[START OF Quoted passage]

Since you guys have lots of time on yer hands and we are talking transport, sink your teeth into this one.
The main colony on mars will transport things to our colony and others. Right now I have a little jump jet kinda thing but will that be the method for distance transport for a colony 10 to 50 miles away or more?
Do some research and find this out:
1 is the atmosphere capable of having a blimp? Light gas small jet propulsion
2 is a jump jet practical given the atmosphere? I.E. a hellicopter but instead of blades have it jet powered. I say jet but it wont be a jet it will have to be a propulsion system that carries it's own oxidizer
3 is transport over distance on Mars destined to be a giant truck or rail system?
Inquiring minds need to code it.....
Due to the ludicrously thin atmosphere, even with the reduced gravity, air travel is highly improbable.
Building an airframe light enough and large enough to support a modest cargo capacity is barely within our technical limitations currently, (Think a plane like the one that the person using pedal powered across the English channel, just with 15 times more wingspan bare minimum) and would be a seriously inefficient form of transportation. Something like this will fly, but it would need to be traveling VERY fast to generate lift.... *this one in concept is rocket powered*
It also is ultra-lightweight with fuel weighs less than 300KG... And probably does not have a payload capacity of more than 10kg. Might be useful for long distance ultra low weight courier missions. like sending a circuit board to a far off hab... could never land safely though.. would be a one use plane. Unless somehow someone could produce a runway 10 miles long smooth as glass.
Blimps, balloons, and the like with currently known materials just will not work, their material weighs more than the buoyancy of mars's pathetic atmosphere could provide.... maybe an extremely *and I mean less than 1 micron extremely* thin form of plastic could work and at least get a thing like a child's helium balloon off the ground, but I do not see it as a form of cargo transport with current or near future technology. (displacing a cubic KM of atmosphere on mars wouldn't even provide much lift compared to the weight of the envelope even with something as light as helium in a .5 micron Mylar sheath. I am not sure it would even lift off.) However... for a parachute like effect, it could in theory work well.. Possibly a solar Montgolfiere style balloon could carry a little weight, maybe a couple KG for a ways... during the day... Once again hinging on a yet undiscovered ultra lightweight and strong material. Joe Kittinger almost made it to martian atmosphere levels on earth... I do recommend you watch this video. Its so amazing. *mars would have been 35KM* maybe with reduced gravity, the extra upward inertia might have carried him there.
http://video.google.com/videoplay?docid=-369888258105653405&ei=0HBiS5TBBoykrALrpezRCA&q=parachute+from+edge+of+space&client=firefox-a#Or a more spiritual and detailed view of his jump here ->
http://video.google.com/videoplay?docid=-369888258105653405&ei=0HBiS5TBBoykrALrpezRCA&q=parachute+from+edge+of+space&client=firefox-a#docid=-3147115862843769268Easily a video that could change your views on life if you let it.

[END OF Quoted passage]
[START OF Data section]

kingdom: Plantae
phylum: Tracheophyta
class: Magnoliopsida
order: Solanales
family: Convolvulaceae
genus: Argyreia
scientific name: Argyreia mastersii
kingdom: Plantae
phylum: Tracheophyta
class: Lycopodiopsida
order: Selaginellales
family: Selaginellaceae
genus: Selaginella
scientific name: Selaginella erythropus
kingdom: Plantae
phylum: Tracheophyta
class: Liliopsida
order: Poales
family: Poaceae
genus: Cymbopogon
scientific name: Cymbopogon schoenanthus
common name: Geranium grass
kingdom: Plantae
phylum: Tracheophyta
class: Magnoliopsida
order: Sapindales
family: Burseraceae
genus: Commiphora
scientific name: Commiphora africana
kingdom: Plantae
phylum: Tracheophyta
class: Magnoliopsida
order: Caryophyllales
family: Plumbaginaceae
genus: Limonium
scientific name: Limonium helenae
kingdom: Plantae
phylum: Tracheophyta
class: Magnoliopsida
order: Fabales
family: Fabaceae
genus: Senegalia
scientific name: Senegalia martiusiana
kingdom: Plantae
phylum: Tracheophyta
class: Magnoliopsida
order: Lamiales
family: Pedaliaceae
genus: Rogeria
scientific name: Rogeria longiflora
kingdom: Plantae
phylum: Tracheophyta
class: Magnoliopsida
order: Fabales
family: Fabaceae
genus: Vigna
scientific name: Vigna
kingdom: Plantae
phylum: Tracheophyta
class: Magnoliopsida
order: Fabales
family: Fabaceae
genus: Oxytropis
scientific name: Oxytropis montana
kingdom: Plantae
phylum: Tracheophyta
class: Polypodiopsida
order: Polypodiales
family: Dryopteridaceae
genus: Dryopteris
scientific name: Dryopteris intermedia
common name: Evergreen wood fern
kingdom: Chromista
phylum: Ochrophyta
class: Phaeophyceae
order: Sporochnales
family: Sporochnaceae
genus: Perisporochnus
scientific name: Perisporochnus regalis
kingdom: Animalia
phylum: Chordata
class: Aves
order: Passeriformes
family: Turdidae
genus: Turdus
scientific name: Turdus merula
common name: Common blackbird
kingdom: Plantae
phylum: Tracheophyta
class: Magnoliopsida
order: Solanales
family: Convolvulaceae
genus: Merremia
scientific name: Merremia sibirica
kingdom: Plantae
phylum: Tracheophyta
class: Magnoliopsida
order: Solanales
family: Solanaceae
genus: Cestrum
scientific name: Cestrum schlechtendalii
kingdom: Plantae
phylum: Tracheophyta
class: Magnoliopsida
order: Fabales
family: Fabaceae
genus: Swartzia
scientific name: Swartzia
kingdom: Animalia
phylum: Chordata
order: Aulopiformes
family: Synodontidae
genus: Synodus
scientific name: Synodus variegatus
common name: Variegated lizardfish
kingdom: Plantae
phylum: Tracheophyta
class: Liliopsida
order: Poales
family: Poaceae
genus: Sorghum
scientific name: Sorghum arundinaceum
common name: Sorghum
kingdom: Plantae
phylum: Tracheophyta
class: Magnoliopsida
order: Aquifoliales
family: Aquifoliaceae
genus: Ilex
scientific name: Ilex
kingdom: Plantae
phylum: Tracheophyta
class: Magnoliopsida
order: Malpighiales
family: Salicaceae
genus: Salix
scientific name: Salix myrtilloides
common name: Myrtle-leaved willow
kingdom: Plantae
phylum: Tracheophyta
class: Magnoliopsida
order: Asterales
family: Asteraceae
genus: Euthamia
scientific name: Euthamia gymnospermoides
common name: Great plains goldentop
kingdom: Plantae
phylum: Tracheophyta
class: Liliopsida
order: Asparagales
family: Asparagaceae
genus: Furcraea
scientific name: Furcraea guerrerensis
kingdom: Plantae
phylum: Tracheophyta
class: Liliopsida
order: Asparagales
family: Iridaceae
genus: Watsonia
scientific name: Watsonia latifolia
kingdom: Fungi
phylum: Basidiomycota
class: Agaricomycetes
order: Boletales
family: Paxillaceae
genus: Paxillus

[END OF Data section]

Stated task 1 -> Please shorten the paragraph of the Mars transport discussion that begins "Building an airframe light enough," keeping its main facts.
Stated task 2 -> According to the Mars transport discussion, why won't blimps and balloons made with currently known materials work?
These records were taken from a separate source.

Exercise output 1 -> An airframe light and large enough to carry a modest cargo is barely within current technical limits. It would need at least 15 times the wingspan of the pedal-powered plane that crossed the English Channel, and it would be a very inefficient form of transport. Such a craft could fly, but only at very high speed to generate lift. This concept is rocket powered.

Exercise output 2 -> Their material weighs more than the buoyancy of Mars's thin atmosphere could provide.